Título: Buscar justiça, sinal de perigo no Pará
Autor: Luiz Maklouf Carvalho
Fonte: O Estado de São Paulo, 07/03/2005, Nacional, p. A6

Ivanilde divulga dossiê da "máfia da fronteira Pará-Mato Grosso", que irmão entregou à polícia e ao MP semanas antes de ser assassinado NOVO PROGRESSO - No colo da tia Ivanilde Prestes Alves, o saudável bebê Natanael, 30 dias de vida, ainda está longe de saber que não tem pai. O que tinha, Adilson Prestes, mais conhecido por Piá, foi assassinado por pistoleiros em 3 de julho do ano passado. Morreu às dez horas da manhã, na rua, com quatro tiros. "Eu estava indo me encontrar com ele para mostrar o exame que confirmava a gravidez", diz Jaqueline, a mãe de Natanael. O azar da pistolagem, e dos mandantes, é que Piá, semanas antes, sentindo-se ameaçado, entregou ao Ministério Público Estadual e à Polícia Federal 5 páginas com informações sobre "a máfia que atua na fronteira do Pará com Mato Grosso", ao longo da BR-163, a tormentosa Cuiabá-Santarém.

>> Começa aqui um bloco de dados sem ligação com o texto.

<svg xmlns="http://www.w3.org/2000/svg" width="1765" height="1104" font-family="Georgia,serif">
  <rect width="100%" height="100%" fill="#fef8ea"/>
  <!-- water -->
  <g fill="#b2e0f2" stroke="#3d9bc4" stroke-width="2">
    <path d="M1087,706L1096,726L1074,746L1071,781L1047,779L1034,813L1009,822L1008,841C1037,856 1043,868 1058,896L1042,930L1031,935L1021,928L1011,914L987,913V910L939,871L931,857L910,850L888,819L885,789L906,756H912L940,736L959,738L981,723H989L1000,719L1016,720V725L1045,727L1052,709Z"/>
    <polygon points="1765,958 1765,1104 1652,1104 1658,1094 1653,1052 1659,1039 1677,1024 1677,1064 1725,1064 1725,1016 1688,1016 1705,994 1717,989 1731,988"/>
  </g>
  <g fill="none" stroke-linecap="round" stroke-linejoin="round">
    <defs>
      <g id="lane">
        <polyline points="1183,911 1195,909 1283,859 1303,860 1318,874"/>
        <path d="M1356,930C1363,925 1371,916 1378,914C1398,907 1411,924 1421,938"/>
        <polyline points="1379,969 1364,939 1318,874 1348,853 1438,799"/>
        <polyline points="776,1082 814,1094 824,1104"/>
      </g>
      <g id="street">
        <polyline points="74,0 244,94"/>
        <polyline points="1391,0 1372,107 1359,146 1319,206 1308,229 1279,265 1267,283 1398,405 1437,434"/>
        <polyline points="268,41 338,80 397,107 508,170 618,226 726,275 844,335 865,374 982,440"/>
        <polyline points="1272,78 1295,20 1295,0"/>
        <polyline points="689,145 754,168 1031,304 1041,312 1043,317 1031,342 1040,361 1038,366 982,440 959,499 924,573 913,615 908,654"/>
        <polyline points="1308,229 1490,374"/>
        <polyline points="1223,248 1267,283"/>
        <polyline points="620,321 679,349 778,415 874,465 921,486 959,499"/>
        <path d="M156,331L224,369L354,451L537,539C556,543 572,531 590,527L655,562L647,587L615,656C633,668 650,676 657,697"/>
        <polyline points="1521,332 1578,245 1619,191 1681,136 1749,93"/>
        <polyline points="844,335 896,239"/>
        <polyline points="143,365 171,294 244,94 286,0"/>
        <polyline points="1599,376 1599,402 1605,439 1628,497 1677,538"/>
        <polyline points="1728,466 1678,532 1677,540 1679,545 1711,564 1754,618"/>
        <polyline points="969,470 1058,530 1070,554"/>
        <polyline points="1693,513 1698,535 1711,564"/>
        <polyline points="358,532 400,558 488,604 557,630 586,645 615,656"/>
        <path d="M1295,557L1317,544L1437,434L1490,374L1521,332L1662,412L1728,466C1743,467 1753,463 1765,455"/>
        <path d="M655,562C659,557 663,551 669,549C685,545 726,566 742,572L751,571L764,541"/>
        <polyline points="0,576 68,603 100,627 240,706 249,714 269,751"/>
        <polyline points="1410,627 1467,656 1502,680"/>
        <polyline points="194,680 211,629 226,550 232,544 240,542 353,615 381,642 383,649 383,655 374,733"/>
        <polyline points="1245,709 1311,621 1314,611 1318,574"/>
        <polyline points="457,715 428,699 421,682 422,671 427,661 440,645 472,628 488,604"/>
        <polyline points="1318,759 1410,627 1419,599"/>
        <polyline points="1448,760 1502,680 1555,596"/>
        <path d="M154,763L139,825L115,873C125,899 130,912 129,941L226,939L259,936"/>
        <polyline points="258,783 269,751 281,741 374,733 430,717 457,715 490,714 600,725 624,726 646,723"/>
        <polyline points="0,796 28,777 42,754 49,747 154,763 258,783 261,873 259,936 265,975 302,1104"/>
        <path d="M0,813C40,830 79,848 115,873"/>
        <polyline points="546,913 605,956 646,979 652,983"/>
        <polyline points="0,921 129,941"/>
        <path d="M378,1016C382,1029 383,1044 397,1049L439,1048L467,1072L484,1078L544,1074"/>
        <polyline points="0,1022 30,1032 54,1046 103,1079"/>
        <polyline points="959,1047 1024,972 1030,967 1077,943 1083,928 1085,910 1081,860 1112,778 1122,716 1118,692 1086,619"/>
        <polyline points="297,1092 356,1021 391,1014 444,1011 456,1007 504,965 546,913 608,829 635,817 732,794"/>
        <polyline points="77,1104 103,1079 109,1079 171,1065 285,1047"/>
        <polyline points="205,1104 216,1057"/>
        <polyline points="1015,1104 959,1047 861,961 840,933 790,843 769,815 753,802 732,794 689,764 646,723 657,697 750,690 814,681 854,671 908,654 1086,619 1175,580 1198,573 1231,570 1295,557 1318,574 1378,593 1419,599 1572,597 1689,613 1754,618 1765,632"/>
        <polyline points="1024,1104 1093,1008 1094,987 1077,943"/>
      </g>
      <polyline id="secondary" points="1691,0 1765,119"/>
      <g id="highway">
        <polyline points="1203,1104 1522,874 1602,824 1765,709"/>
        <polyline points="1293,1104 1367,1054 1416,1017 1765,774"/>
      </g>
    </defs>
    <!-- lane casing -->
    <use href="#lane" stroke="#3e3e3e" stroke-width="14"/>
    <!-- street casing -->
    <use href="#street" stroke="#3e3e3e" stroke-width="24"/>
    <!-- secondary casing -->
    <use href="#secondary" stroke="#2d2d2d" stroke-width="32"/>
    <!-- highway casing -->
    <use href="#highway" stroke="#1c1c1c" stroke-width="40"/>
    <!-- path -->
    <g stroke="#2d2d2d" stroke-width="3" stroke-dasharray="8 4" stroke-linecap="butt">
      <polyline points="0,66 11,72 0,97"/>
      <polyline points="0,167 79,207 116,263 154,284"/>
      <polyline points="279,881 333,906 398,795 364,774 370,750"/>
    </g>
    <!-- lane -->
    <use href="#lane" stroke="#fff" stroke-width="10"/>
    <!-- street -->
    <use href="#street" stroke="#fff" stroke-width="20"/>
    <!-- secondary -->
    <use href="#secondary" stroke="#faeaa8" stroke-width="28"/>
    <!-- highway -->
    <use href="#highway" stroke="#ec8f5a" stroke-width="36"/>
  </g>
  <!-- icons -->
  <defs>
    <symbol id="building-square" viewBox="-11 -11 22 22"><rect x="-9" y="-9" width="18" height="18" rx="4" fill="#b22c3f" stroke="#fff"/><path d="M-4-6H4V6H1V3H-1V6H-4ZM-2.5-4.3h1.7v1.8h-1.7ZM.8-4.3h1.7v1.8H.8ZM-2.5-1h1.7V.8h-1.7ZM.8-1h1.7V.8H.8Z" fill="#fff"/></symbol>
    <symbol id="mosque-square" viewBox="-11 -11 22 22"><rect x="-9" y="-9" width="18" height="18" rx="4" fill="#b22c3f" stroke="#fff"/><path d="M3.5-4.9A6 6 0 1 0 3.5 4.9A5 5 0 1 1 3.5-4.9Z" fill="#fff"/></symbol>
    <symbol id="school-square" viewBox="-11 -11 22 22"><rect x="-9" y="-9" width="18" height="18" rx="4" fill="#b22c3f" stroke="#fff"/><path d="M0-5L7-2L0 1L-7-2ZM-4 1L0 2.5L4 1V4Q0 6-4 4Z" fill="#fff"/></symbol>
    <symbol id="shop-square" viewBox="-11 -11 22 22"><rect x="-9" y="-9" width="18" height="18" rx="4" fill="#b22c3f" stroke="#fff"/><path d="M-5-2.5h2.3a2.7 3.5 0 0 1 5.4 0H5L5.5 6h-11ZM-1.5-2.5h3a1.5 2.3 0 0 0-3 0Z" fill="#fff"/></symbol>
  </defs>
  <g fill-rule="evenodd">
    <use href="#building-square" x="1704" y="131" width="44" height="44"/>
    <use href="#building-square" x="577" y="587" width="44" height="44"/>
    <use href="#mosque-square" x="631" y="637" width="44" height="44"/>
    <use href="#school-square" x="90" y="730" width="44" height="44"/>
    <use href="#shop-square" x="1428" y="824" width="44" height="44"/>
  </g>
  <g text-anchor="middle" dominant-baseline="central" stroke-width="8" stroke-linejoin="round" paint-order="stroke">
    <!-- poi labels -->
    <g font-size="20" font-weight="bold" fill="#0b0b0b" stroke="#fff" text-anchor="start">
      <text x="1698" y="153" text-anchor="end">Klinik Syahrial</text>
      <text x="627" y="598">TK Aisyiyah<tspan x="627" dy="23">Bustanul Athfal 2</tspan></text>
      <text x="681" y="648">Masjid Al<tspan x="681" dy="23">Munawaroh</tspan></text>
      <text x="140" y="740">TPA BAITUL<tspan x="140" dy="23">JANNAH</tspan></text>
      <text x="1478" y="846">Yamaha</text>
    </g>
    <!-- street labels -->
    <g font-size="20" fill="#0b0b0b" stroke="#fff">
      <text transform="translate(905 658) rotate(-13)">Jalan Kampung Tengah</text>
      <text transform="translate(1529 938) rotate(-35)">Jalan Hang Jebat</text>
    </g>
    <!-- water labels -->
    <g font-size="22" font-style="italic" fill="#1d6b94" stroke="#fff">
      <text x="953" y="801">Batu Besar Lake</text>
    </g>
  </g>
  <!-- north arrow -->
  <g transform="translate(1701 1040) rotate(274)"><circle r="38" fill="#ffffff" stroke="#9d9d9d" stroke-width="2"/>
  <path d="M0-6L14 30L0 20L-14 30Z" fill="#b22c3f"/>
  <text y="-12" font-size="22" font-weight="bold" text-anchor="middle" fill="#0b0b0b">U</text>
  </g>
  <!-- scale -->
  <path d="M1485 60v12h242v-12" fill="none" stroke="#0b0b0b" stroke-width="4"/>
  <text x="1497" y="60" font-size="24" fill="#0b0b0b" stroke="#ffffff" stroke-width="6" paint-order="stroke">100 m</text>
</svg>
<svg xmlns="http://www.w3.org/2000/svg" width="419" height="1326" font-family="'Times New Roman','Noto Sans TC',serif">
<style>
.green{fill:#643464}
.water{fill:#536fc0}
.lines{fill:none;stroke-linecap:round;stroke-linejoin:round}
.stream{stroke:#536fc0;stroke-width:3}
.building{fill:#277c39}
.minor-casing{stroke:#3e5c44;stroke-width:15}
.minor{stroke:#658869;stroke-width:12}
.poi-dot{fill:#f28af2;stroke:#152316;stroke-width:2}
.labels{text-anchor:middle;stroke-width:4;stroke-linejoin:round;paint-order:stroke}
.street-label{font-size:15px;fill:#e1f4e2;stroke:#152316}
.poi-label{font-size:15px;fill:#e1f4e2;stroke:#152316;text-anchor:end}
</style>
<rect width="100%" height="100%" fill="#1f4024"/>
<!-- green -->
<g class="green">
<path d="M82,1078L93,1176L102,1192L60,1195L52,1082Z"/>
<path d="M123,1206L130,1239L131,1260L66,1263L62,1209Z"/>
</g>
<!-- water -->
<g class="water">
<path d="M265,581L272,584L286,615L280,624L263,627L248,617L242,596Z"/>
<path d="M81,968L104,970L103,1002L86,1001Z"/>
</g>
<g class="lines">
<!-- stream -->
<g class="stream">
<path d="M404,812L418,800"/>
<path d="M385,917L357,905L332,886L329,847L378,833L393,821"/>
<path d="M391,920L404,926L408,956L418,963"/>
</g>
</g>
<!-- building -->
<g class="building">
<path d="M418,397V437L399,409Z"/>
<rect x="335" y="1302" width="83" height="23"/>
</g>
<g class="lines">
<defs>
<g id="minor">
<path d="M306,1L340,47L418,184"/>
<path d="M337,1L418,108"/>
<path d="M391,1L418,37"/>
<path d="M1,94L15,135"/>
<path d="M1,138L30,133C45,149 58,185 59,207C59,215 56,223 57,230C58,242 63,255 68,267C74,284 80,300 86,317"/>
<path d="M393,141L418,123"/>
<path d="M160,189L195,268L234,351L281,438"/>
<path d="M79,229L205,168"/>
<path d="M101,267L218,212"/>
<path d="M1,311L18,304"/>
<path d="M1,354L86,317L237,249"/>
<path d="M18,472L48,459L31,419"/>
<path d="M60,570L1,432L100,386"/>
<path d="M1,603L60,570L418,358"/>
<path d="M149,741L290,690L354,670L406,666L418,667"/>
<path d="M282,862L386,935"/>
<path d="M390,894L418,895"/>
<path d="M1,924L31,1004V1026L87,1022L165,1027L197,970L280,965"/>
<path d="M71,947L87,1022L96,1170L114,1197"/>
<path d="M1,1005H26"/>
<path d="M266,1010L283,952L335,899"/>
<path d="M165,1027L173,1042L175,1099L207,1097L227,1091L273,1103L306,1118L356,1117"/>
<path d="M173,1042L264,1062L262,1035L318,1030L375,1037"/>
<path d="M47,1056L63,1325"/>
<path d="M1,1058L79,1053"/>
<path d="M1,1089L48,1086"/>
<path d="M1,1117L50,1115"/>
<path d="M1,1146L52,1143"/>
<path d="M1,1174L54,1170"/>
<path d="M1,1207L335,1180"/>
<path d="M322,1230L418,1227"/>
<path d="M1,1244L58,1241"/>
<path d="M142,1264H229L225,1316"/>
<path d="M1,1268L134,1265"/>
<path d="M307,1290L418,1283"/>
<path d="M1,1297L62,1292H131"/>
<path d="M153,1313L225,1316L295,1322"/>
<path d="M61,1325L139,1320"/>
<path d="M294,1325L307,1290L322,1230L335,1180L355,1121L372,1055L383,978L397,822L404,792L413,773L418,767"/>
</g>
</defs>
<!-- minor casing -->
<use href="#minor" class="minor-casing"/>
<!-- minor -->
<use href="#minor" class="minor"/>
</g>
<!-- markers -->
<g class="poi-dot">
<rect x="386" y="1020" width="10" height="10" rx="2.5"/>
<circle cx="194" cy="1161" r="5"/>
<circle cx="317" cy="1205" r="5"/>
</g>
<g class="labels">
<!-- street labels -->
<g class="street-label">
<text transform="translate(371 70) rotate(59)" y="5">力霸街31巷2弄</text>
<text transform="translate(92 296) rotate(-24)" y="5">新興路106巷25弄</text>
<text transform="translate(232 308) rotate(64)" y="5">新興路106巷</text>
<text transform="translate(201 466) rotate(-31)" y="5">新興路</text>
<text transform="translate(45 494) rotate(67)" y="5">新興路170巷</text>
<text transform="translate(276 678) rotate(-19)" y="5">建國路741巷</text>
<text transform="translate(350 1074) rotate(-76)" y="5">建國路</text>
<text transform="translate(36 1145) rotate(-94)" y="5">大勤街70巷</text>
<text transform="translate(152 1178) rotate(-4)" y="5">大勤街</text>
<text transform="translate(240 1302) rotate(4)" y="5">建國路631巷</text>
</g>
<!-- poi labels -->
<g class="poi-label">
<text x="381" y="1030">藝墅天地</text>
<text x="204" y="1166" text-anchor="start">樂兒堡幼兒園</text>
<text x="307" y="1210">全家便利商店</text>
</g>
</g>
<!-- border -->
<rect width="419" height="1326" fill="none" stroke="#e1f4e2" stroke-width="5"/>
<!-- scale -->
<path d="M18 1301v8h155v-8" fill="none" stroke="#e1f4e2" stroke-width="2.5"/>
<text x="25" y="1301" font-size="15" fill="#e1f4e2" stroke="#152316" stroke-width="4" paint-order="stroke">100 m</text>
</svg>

É nome que não acaba mais: pecuaristas, madeireiros, políticos, advogados e policiais de Novo Progresso, Moraes de Almeida e Castelo dos Sonhos. Ivanilde não se cansa de divulgar o dossiê do irmão, cobrando a solução do caso, o que tem lhe rendido, e à família, constantes ameaças de morte. Em dezembro, ela mandou carta à ONU. Pediu ajuda para esclarecer o crime e registrou as ameaças: "É assustador, porque nós não sabemos o que pode acontecer conosco ou com nossos filhos a qualquer momento."

A morte de Piá abalou a cidade, teve repercussão nacional, mas, oito meses passados, o inquérito policial ainda não está concluído. "Eu só espero que não me matem antes", afirma Ivanilde ao lado do marido, Cido, também preocupado. Embora intranqüilos, não arredaram o pé de Novo Progresso. "Só vamos sair quando os assassinos estiverem presos", afirma, dando nomes, sem provas, dos que diz terem mandado matar seu irmão.

Paranaenses, os Prestes fizeram a vida em Terra Nova (MT), onde moraram por dez anos. Piá foi garimpeiro e formou fazenda de gado ocupando terra e se envolvendo em conflitos com pecuaristas e com a polícia. Em Novo Progresso e região, misturava a simpatia do catequista católico com a batalha do vale-tudo pela conquista da terra. Foi preso três vezes por porte ilegal de arma, uma delas por 96 dias, quando acusou policiais de tê-lo torturado. Conhecia a barra pesada - e daí, talvez, a importância de suas informações sobre "a máfia da fronteira Pará-Mato Grosso".

Quando o mataram, aos 33 anos, era posseiro, com alguns sócios familiares, de 1.200 alqueires, e tinha, segundo a irmã, 100 novilhas. "A polícia o perseguia porque ele denunciava a grilagem, o roubo de mogno, as mortes com ocultação de cadáver e o desmatamento descontrolado", diz a tia do pequerrucho Natanael, ainda esperançosa por uma solução.